E’ quanto emerge dalla lettura della sentenza recentissima del T.A.R. Lombardia, Milano, sez. III (sentenza 12 gennaio 2017 n. 65) che nel caso di occupazione illegittima di un’area da parte dell’ANAS, dopo aver accertato la volontà del proprietario di rinunciare alla proprietà, dal che la sentenza costituirebbe titolo per la trascrizione nei registri immobiliari e per il conseguente passaggio della proprietà in capo alla P.A., riconosce in capo al privato il diritto al risarcimento del danno per il periodo di occupazione illegittima durante il quale ha subito la perdita delle utilità ricavabili dal terreno (i) nonché la rifusione per equivalente del valore del cespite perduto, anzi rinunciato (ii).
Fin qui tutto bene, tra l’altro la sentenza merita una particolare menzione in quanto il Giudice Amministrativo infligge una “severa” (sia pur nei modesti limiti consentiti dall’ordinamento) condanna all’Amministrazione ANAS per lite temeraria, stante il defatigante comportamento tenuto in sede processuale, per aver temerariamente resistito in giudizio pur nella consapevolezza di avere torto, ed applica una sanzione pari al quadruplo del contributo unificato dovuto per il ricorso introduttivo (dovrebbe essere €. 8.000) oltre al pagamento delle spese processuali liquidate il €. 6000 oltre oneri di legge, e con segnalazione alla Procura della Corte dei Conti per far perseguire in sede contabile le eventuali personali responsabilità.
Che cosa manca per una effettività della tutela? Teniamo pur conto del fatto che stiamo parlando di una sentenza tra le più incisive, emessa da un T.A.R., quello della Lombardia, che non è certamente affetto da timidezza nei confronti del cd. “secondo potere”, secondo la nota suddivisione del Montesquieu.

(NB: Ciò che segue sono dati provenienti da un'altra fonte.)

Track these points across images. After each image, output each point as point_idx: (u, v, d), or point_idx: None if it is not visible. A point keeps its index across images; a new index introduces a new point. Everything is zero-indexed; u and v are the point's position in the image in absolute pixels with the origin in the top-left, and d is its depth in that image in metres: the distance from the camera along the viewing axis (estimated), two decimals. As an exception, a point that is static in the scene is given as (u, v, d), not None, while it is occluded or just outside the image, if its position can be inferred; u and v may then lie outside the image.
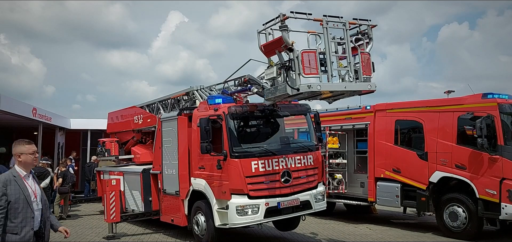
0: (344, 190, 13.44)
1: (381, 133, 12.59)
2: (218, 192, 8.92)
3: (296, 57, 7.37)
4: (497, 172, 9.93)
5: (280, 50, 7.66)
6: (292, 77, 7.48)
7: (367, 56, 8.12)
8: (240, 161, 8.60)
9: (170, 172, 10.54)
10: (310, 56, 7.42)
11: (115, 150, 14.62)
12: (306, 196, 9.26)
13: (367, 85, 8.01)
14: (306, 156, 9.37)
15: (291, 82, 7.44)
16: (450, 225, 10.76)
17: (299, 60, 7.33)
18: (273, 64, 7.88)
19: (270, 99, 8.27)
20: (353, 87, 7.93)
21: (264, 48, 7.91)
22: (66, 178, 14.11)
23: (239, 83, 9.91)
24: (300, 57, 7.34)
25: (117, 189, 10.84)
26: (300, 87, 7.32)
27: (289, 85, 7.43)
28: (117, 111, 15.33)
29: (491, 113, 10.06)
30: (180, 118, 10.22)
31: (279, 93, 7.70)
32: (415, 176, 11.55)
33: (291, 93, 7.42)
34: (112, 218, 10.62)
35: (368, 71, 8.07)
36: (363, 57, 8.02)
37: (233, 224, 8.61)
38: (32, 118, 15.79)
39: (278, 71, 7.77)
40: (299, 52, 7.37)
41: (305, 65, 7.32)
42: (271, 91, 7.99)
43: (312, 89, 7.35)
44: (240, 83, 9.88)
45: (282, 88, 7.59)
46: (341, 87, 7.83)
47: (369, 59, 8.14)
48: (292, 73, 7.47)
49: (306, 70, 7.35)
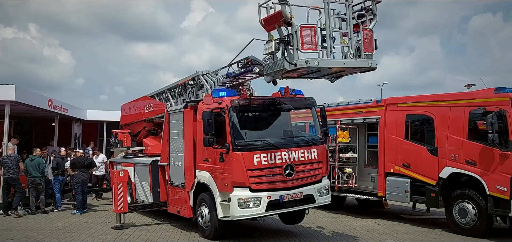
0: (354, 184, 13.30)
1: (392, 128, 12.40)
2: (221, 185, 8.96)
3: (295, 31, 7.20)
4: (508, 168, 9.64)
5: (279, 25, 7.48)
6: (290, 52, 7.29)
7: (369, 32, 7.85)
8: (242, 154, 8.61)
9: (177, 164, 10.64)
10: (309, 31, 7.23)
11: (127, 142, 14.83)
12: (310, 189, 9.22)
13: (368, 62, 7.72)
14: (310, 150, 9.31)
15: (289, 57, 7.26)
16: (459, 221, 10.56)
17: (298, 34, 7.15)
18: (273, 39, 7.70)
19: (269, 74, 8.06)
20: (353, 64, 7.71)
21: (264, 22, 7.75)
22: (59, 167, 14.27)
23: (243, 64, 9.76)
24: (298, 32, 7.15)
25: (125, 180, 10.99)
26: (298, 62, 7.13)
27: (287, 60, 7.26)
28: (129, 103, 15.55)
29: (504, 108, 9.78)
30: (186, 110, 10.29)
31: (278, 68, 7.53)
32: (425, 171, 11.35)
33: (289, 68, 7.23)
34: (120, 209, 10.80)
35: (370, 48, 7.79)
36: (365, 33, 7.76)
37: (234, 216, 8.65)
38: (48, 109, 16.13)
39: (276, 45, 7.58)
40: (298, 27, 7.19)
41: (303, 40, 7.14)
42: (270, 66, 7.83)
43: (310, 65, 7.16)
44: (243, 64, 9.73)
45: (280, 63, 7.43)
46: (340, 64, 7.61)
47: (372, 36, 7.86)
48: (291, 48, 7.29)
49: (304, 45, 7.15)
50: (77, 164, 13.96)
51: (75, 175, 13.75)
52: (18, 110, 16.00)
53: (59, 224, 11.61)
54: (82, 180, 13.77)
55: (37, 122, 22.90)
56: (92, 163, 14.52)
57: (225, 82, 10.46)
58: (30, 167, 13.30)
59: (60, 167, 14.14)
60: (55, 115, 17.63)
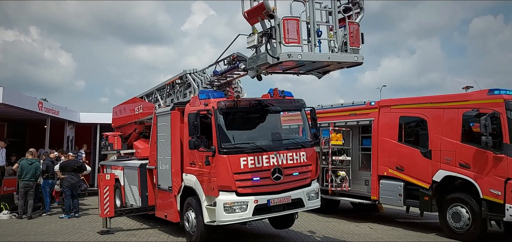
0: (347, 188, 13.09)
1: (385, 130, 12.21)
2: (207, 189, 8.74)
3: (278, 24, 6.93)
4: (502, 171, 9.45)
5: (262, 17, 7.20)
6: (273, 46, 7.04)
7: (356, 26, 7.60)
8: (228, 157, 8.39)
9: (164, 168, 10.42)
10: (292, 24, 6.95)
11: (118, 144, 14.63)
12: (299, 193, 8.97)
13: (354, 56, 7.44)
14: (299, 152, 9.08)
15: (272, 51, 7.00)
16: (453, 226, 10.34)
17: (281, 27, 6.87)
18: (256, 32, 7.44)
19: (253, 69, 7.79)
20: (338, 58, 7.41)
21: (248, 15, 7.45)
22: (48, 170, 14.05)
23: (229, 61, 9.52)
24: (281, 25, 6.88)
25: (111, 184, 10.76)
26: (280, 56, 6.87)
27: (270, 54, 7.00)
28: (120, 105, 15.35)
29: (497, 110, 9.58)
30: (173, 112, 10.08)
31: (260, 62, 7.26)
32: (418, 174, 11.15)
33: (272, 62, 6.97)
34: (106, 213, 10.57)
35: (357, 42, 7.53)
36: (351, 27, 7.51)
37: (220, 221, 8.41)
38: (39, 111, 15.89)
39: (259, 39, 7.32)
40: (281, 20, 6.91)
41: (286, 34, 6.87)
42: (253, 60, 7.58)
43: (293, 58, 6.90)
44: (229, 61, 9.49)
45: (263, 57, 7.18)
46: (325, 58, 7.31)
47: (358, 30, 7.61)
48: (274, 41, 7.03)
49: (287, 39, 6.89)
50: (67, 167, 13.72)
51: (65, 179, 13.52)
52: (8, 113, 15.81)
53: (45, 229, 11.37)
54: (72, 183, 13.52)
55: (30, 125, 22.66)
56: (82, 166, 14.28)
57: (213, 80, 10.22)
58: (27, 170, 13.04)
59: (49, 171, 13.92)
60: (46, 118, 17.38)
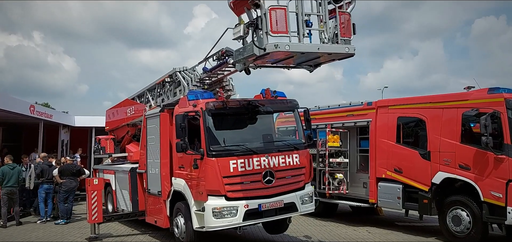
0: (345, 190, 12.74)
1: (383, 131, 11.85)
2: (196, 193, 8.42)
3: (264, 14, 6.63)
4: (503, 173, 9.09)
5: (248, 7, 6.93)
6: (260, 36, 6.73)
7: (347, 16, 7.27)
8: (217, 160, 8.07)
9: (154, 172, 10.11)
10: (279, 13, 6.63)
11: (110, 148, 14.33)
12: (292, 197, 8.64)
13: (345, 47, 7.10)
14: (292, 155, 8.75)
15: (259, 42, 6.70)
16: (453, 229, 9.97)
17: (267, 17, 6.56)
18: (242, 23, 7.15)
19: (239, 62, 7.48)
20: (328, 49, 7.10)
21: (234, 5, 7.20)
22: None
23: (218, 57, 9.18)
24: (268, 14, 6.57)
25: (100, 188, 10.45)
26: (267, 47, 6.55)
27: (256, 45, 6.69)
28: (113, 107, 15.07)
29: (498, 109, 9.23)
30: (162, 114, 9.77)
31: (247, 54, 6.93)
32: (417, 176, 10.79)
33: (258, 53, 6.65)
34: (94, 219, 10.25)
35: (348, 33, 7.21)
36: (342, 17, 7.19)
37: (209, 227, 8.07)
38: (30, 115, 15.59)
39: (245, 29, 7.04)
40: (267, 9, 6.61)
41: (272, 24, 6.55)
42: (240, 52, 7.25)
43: (280, 49, 6.56)
44: (218, 57, 9.15)
45: (249, 49, 6.86)
46: (314, 49, 6.98)
47: (350, 20, 7.28)
48: (260, 32, 6.73)
49: (273, 28, 6.58)
50: (65, 171, 13.35)
51: (64, 183, 13.15)
52: (1, 116, 15.54)
53: (32, 236, 11.07)
54: (71, 188, 13.20)
55: (25, 129, 22.39)
56: (80, 170, 13.90)
57: (203, 77, 9.89)
58: (9, 175, 12.67)
59: (45, 175, 13.56)
60: (39, 121, 17.09)
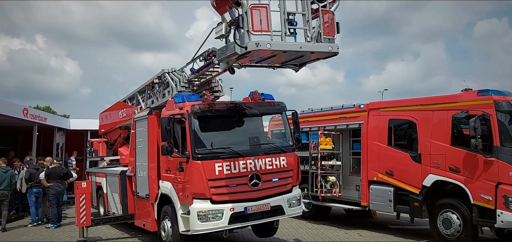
0: (338, 193, 12.67)
1: (374, 133, 11.80)
2: (182, 196, 8.37)
3: (245, 12, 6.59)
4: (492, 176, 9.04)
5: (230, 6, 6.91)
6: (241, 35, 6.69)
7: (331, 15, 7.22)
8: (202, 163, 8.02)
9: (142, 175, 10.07)
10: (260, 12, 6.58)
11: (102, 151, 14.31)
12: (279, 200, 8.59)
13: (328, 46, 7.04)
14: (279, 158, 8.70)
15: (241, 41, 6.66)
16: (444, 232, 9.91)
17: (248, 15, 6.52)
18: (225, 21, 7.08)
19: (222, 60, 7.43)
20: (311, 48, 7.04)
21: (216, 4, 7.18)
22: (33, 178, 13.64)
23: (204, 57, 9.10)
24: (249, 13, 6.53)
25: (88, 192, 10.40)
26: (248, 45, 6.50)
27: (238, 44, 6.65)
28: (106, 110, 15.02)
29: (487, 111, 9.18)
30: (150, 117, 9.73)
31: (229, 53, 6.89)
32: (408, 179, 10.73)
33: (240, 52, 6.60)
34: (82, 222, 10.19)
35: (332, 32, 7.17)
36: (326, 16, 7.15)
37: (194, 230, 8.02)
38: (23, 118, 15.57)
39: (227, 28, 7.00)
40: (248, 7, 6.57)
41: (254, 22, 6.50)
42: (222, 51, 7.21)
43: (261, 48, 6.51)
44: (204, 57, 9.07)
45: (231, 47, 6.82)
46: (296, 47, 6.92)
47: (333, 19, 7.22)
48: (242, 30, 6.68)
49: (255, 27, 6.53)
50: (52, 174, 13.30)
51: (51, 187, 13.12)
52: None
53: (21, 239, 11.03)
54: (58, 191, 13.13)
55: (21, 132, 22.39)
56: (68, 173, 13.90)
57: (192, 78, 9.85)
58: (1, 179, 12.63)
59: (33, 179, 13.53)
60: (34, 125, 17.06)
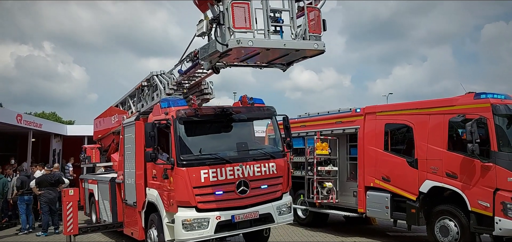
0: (334, 199, 12.35)
1: (371, 138, 11.49)
2: (167, 204, 8.14)
3: (226, 9, 6.39)
4: (490, 182, 8.71)
5: (211, 2, 6.70)
6: (223, 33, 6.49)
7: (317, 12, 7.03)
8: (187, 170, 7.78)
9: (130, 182, 9.85)
10: (241, 8, 6.40)
11: (96, 157, 14.11)
12: (268, 208, 8.34)
13: (313, 44, 6.84)
14: (268, 164, 8.45)
15: (222, 38, 6.47)
16: (441, 240, 9.58)
17: (229, 12, 6.33)
18: (207, 19, 6.88)
19: (205, 59, 7.24)
20: (295, 45, 6.84)
21: (198, 2, 6.97)
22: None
23: (191, 58, 8.87)
24: (230, 10, 6.34)
25: (75, 199, 10.15)
26: (229, 43, 6.31)
27: (219, 41, 6.46)
28: (100, 116, 14.82)
29: (484, 115, 8.87)
30: (137, 123, 9.52)
31: (211, 51, 6.71)
32: (404, 185, 10.41)
33: (221, 50, 6.41)
34: (70, 231, 9.93)
35: (318, 29, 6.98)
36: (312, 13, 6.95)
37: (179, 240, 7.77)
38: (17, 124, 15.43)
39: (208, 25, 6.80)
40: (229, 4, 6.37)
41: (235, 19, 6.31)
42: (205, 49, 7.02)
43: (242, 45, 6.29)
44: (191, 58, 8.85)
45: (213, 45, 6.63)
46: (279, 45, 6.71)
47: (320, 16, 7.02)
48: (223, 27, 6.49)
49: (236, 24, 6.34)
50: (43, 182, 13.11)
51: (42, 194, 12.92)
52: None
53: (9, 248, 10.85)
54: (50, 199, 12.93)
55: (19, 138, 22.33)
56: (59, 180, 13.69)
57: (180, 80, 9.62)
58: None
59: (24, 186, 13.32)
60: (28, 131, 16.93)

Per rispondere bisogna, ancora una volta, prestare attenzione ai fatti che stanno alla base della vicenda processuale, i quali sono oltremodo significativi: innanzitutto, per quanto emerge dalla lettura della sentenza, si tratta di una occupazione risalente niente meno che al mese di maggio 1998; son trascorsi dunque quasi vent’anni d’occupazione abusiva, senza che il privato, spoliato della disponibilità dell’area ma non del diritto di proprietà, per cui ha continuato ad essere sottoposto alla tassazione, abbia ricevuto qualche ristoro. Sarà forse per questa ragione che avrà (egli) tergiversato, fatto sta che ad un certo momento ha deciso di ricorrere alla giustizia, e la sentenza è arrivata finalmente nel 2017, dopo una prima decisione parziale risalente al 2015. Tuttavia non è finita qui, almeno in questo caso, perché il dispositivo non indica il quantum, ma si limita ad individuare, ancorché in modo puntuale, i parametri di liquidazione del danno da occupazione e del ristoro per abdicazione della proprietà, rimettendo necessariamente le parti ad un successivo giudizio per la quantificazione.

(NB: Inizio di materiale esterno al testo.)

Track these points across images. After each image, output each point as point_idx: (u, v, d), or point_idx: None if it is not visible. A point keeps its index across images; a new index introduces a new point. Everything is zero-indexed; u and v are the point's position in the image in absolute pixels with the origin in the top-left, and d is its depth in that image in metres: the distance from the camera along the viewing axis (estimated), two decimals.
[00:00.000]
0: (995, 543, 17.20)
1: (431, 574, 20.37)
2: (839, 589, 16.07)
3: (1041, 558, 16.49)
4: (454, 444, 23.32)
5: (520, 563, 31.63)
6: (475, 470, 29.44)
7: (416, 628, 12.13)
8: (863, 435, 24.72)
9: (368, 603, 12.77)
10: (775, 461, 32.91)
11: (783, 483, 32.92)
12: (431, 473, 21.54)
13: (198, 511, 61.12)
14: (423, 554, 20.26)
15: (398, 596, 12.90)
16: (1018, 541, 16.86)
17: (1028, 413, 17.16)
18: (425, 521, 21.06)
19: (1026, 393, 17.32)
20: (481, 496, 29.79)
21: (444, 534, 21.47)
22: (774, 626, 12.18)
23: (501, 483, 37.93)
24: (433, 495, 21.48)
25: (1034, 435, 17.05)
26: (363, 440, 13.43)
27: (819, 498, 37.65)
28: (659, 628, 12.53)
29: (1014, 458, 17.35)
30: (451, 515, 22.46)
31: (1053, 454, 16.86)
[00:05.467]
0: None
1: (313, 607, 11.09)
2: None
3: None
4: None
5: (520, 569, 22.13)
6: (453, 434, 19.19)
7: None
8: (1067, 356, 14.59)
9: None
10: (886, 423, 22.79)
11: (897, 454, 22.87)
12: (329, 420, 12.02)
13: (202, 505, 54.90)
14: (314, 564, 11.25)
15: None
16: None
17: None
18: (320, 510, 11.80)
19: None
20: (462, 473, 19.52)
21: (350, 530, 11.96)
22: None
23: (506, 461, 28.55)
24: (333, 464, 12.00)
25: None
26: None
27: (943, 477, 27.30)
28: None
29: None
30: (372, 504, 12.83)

Passerà ancora del tempo, credo di non sbagliare se azzardo a dire anni, per giungere in definitiva ad una sentenza specifica di condanna, che contenga nel proprio dispositivo l’individuazione della somma dovuta dall’Anas per la propria illegale condotta, dunque non soltanto un parametro di determinazione di essa.
Vuol essere questa tediante chiacchierata un invito dunque ad abbandonare la partita prima ancora di averla giocata? Niente affatto, semmai il contrario, nel senso di non tergiversare quando si verificano simili situazioni, non lasciar passare troppo tempo confidando in un maieutico evento miracoloso, e tanto meno di pensare che situazioni come quella decisa dal T.A.R. Lombardia non saranno poi così comuni, dal momento che, di contro, la loro frequenza è testimoniata dal florilegio di sentenze in materia, e per quanto possa servire ne ho testimonianza diretta con i diversi casi che nella mia attività professionale mi capita di esaminare.